I've had that error before, and it only entailed a short correction of a small amount of data on the drive (automatically). Probably only about five seconds. Certainly not going through the entire drive.
What filing system are you using?
On 01/27/2011 07:58 PM, Rick Stevens wrote:
IIRC, Windows forces the hardware clock to the local time. If you intend to dual-boot between Winblows and Linux, uncheck the "System clock uses UTC" button in system-config-date "Time Zone" tab and adjust your clock again to make sure it's right.
IIRC, if you do that the clock you will have problems at next daylight saving time change. Linux will assume the hw clock is local time, but the hw clock does not know about DST. If you boot Windows, it will detect that there has been a change of DST between last boot and this one and do the correction to the hw clock. Then you boot Linux and it is OK.

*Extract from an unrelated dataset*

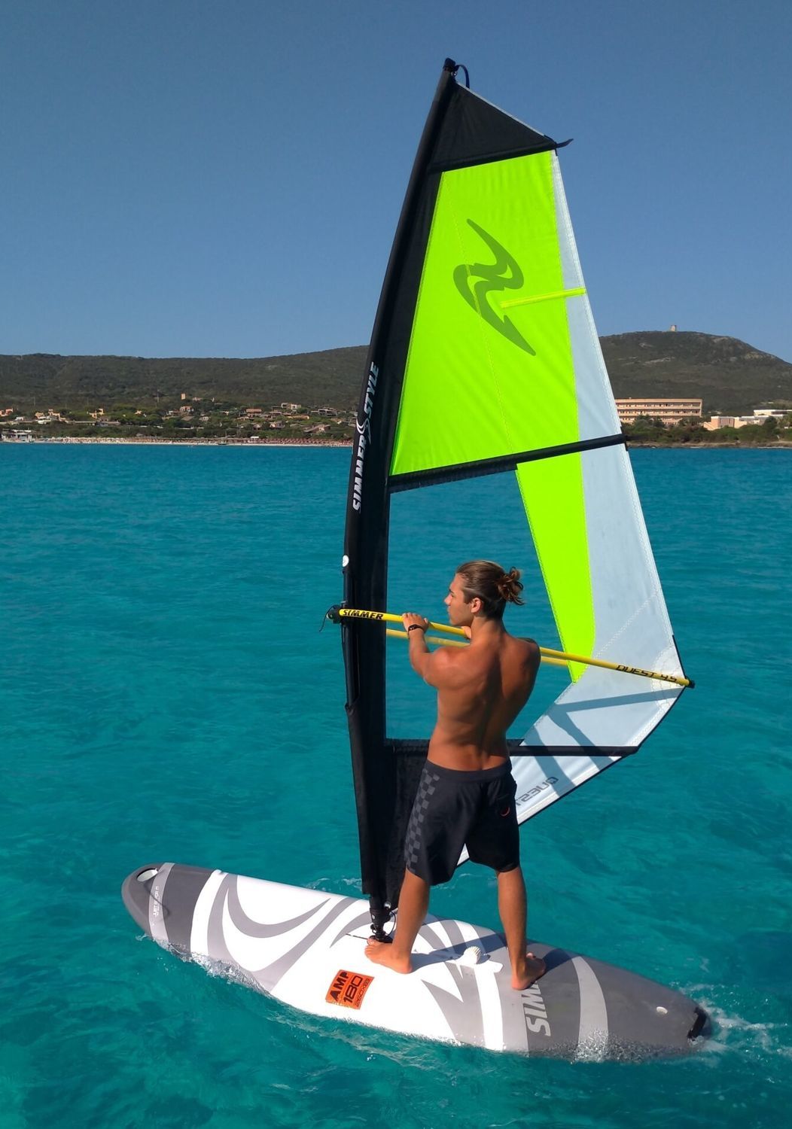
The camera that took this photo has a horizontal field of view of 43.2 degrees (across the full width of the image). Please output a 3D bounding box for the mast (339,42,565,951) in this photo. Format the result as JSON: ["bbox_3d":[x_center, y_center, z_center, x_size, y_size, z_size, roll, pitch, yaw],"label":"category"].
[{"bbox_3d":[0.182,-0.323,4.609,0.790,4.070,0.200,7,-2,0],"label":"mast"}]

There are a big number of failure scenarios: - what if you do not boot windows for some time? - what if you boot many windows instances from different partitions? - if you make the correction in Linux and than you boot Windows, it overcorrects, so you have to undo the second correction manually
Basically timezone management in Windows is a total mess.
Try the registry switch to let Windows run the hw clock in UTC mode, as suggested by someone else. Never tried if it really works. But at least it will leave your hw clock alone and Linux will never be affected.
In this case the usual failure scenario is that someone sees a wrong time in the BIOS (UTC) and "corrects" it to the local time. :-)
On Fri, Jan 28, 2011 at 3:47 PM, Roberto Ragusa mail@robertoragusa.it wrote:
Try the registry switch to let Windows run the hw clock in UTC mode, as suggested by someone else. Never tried if it really works. But at least it will leave your hw clock alone and Linux will never be affected.
I have used it with XP and it works very well. However I don't have the hack handy at this moment. But I do recall I got it from a thread on this list about 2 years ago. I think that Mikkel mentioned it in a response to one of my posts. As far as I recall I helped someone with the same issue sometime last year and all of the information was posted again. Hope this helps with the archive search.
On 01/28/2011 06:47 AM, Roberto Ragusa wrote:
In this case the usual failure scenario is that someone sees a wrong time in the BIOS (UTC) and "corrects" it to the local time.
BTDTGTTS.
My desktop has Win98 on it, although I only boot into it once a year or so. (There are one or two programs that SELinux won't let work right under Wine that I need once in a blue moon or two.) I've always kept the hw clock on local time for simplicity, as it's not exactly hard to adjust for Daylight Wasting Time.
When I bought a new laptop, I blew away Winderz iCandy and put Fedora on it as the sole OS. Naturally, I set it to UTC. There was a problem with Fedora 11 that hung the laptop in a way that made it look like it was overheating, meaning I had to diddle with the BIOS trying to figure it out. (The fix was Fedora 12.) Naturally, I forgot I'd set it to UTC, causing great confusion until I remembered what I'd done.
Robert G. (Doc) Savage wrote:
You can also use the much smaller (220 MB) boot.iso CD image.
I guess I could just have gone to the command shell and run the install command, eh? Just get to the grub shell and run root and setup commands. I never thought of that until now. I thought I had to run the grub package that is installed on my partition.